You as a university professor does research funded by grants from public money on  advanced technology. At the same time, you are co-founder or major shareholder  in a  start-  up company which tries to capitalize on this research to generate  wealth  (Success will make you enormously wealthy). Now on the surface, this is the  way it should be. Good idea from publically funded research is being commercialized   to benefit society. The fact some people got rich in the process is in some  sense  incidental. The problem comes in when the same person is involved in both endeavors. For examples, you employ research students on your university grant at very low wages to work on research problems directly benefit the company’s commercial  product, you use university research funds for expenses that should be paid by the  company. Most universities have clear rules against such transgressions. However,  how to draw the “red lines” is fuzzy and subject to contention. The university’s hand  is not totally clean either since the university also gets financial benefit when she  licenses the idea to the successful commercial company. The case cited above is still  unsettled and in legal dispute.

Of course, this case is only symptomatic of thousands similar cases, legitimate  or  otherwise, that goes on in every country in the world.

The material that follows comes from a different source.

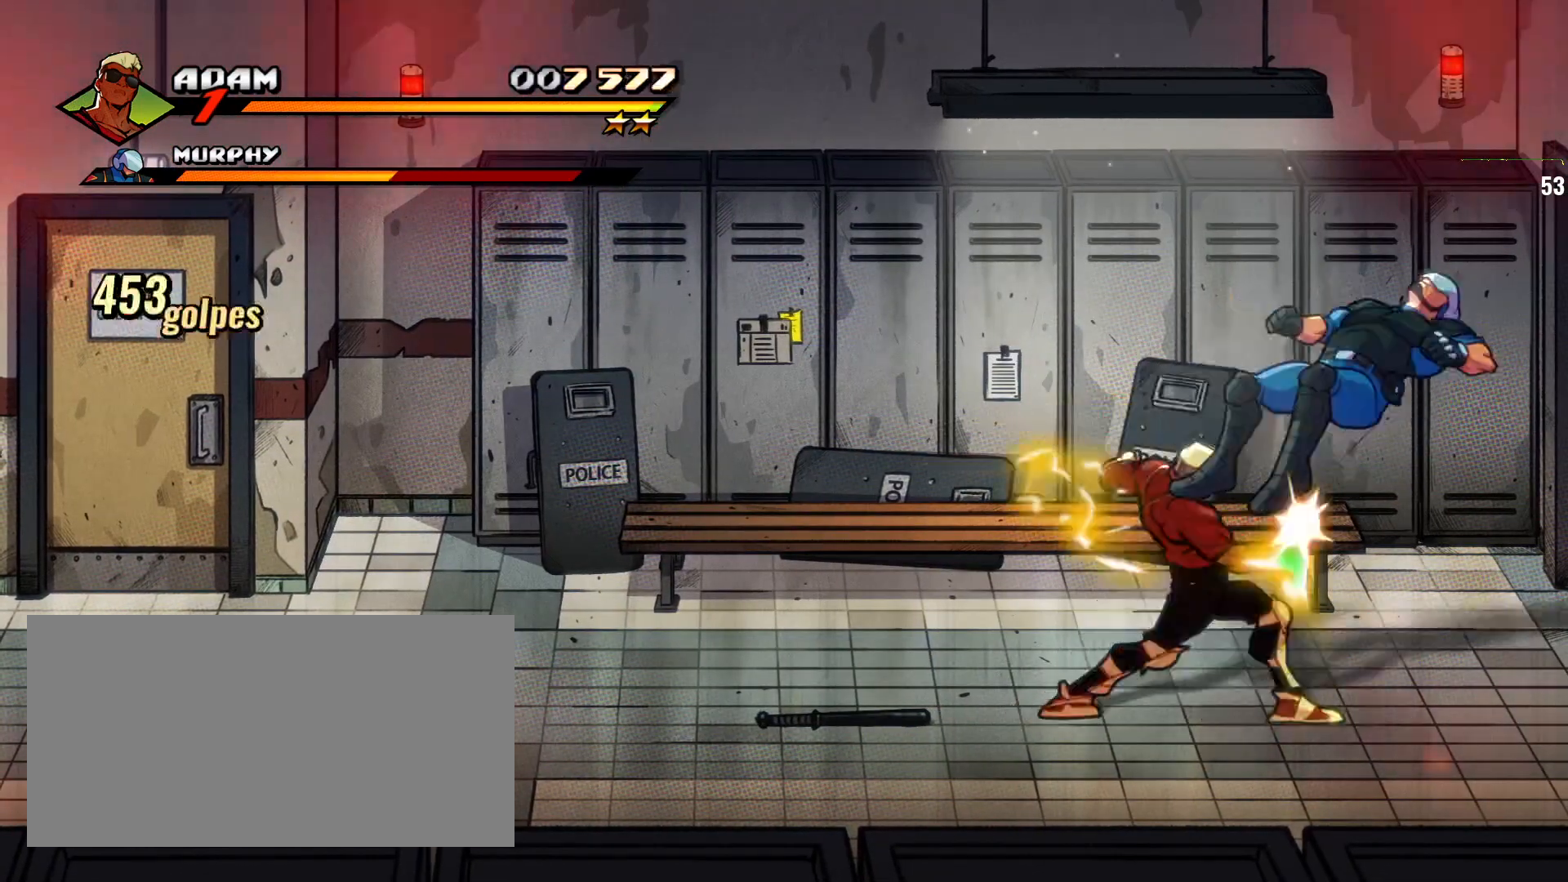
{"dt_ms": 500, "buttons": ["TRIANGLE"], "left_stick": "right", "events": [[67, "SQUARE", "down"], [167, "SQUARE", "up"], [200, "TRIANGLE", "down"], [300, "TRIANGLE", "up"], [400, "TRIANGLE", "down"]]}
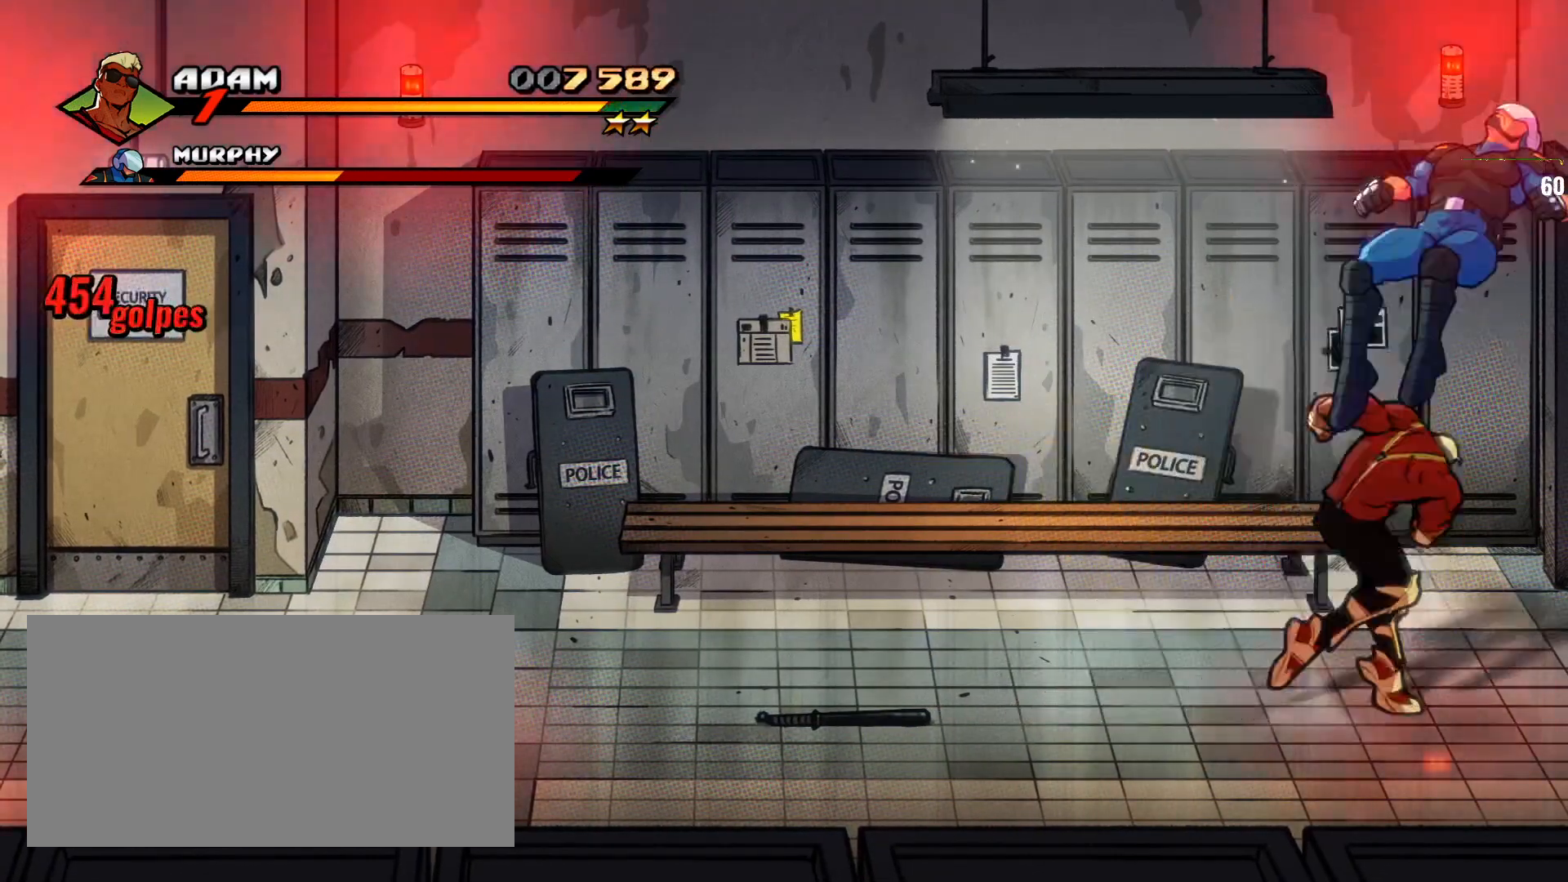
{"dt_ms": 500, "buttons": [], "left_stick": "center", "events": [[133, "left_stick", "center"], [167, "TRIANGLE", "up"]]}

So does the rules  and views  governing such issues vary from country to country.  In China, my  understanding is that the rules are much more relaxed, and basically, anything goes  and only governed by personal ethics of the persons involved. In the name of public  good, you let individual get away with or even approve their actions. It is a balance  that does not have a clear cut standard depending on custom, current society value,  and the details of the personnel and actionsinvolved.

By the way, such problems seldom arise in theoretical or mathematically oriented   subjects.  You cannot patent,commercialize, or monopolize “ideas” .  Thus, I am spared of such moral dilemma in my academic life and have the luxury of  discussing  them dispassionately.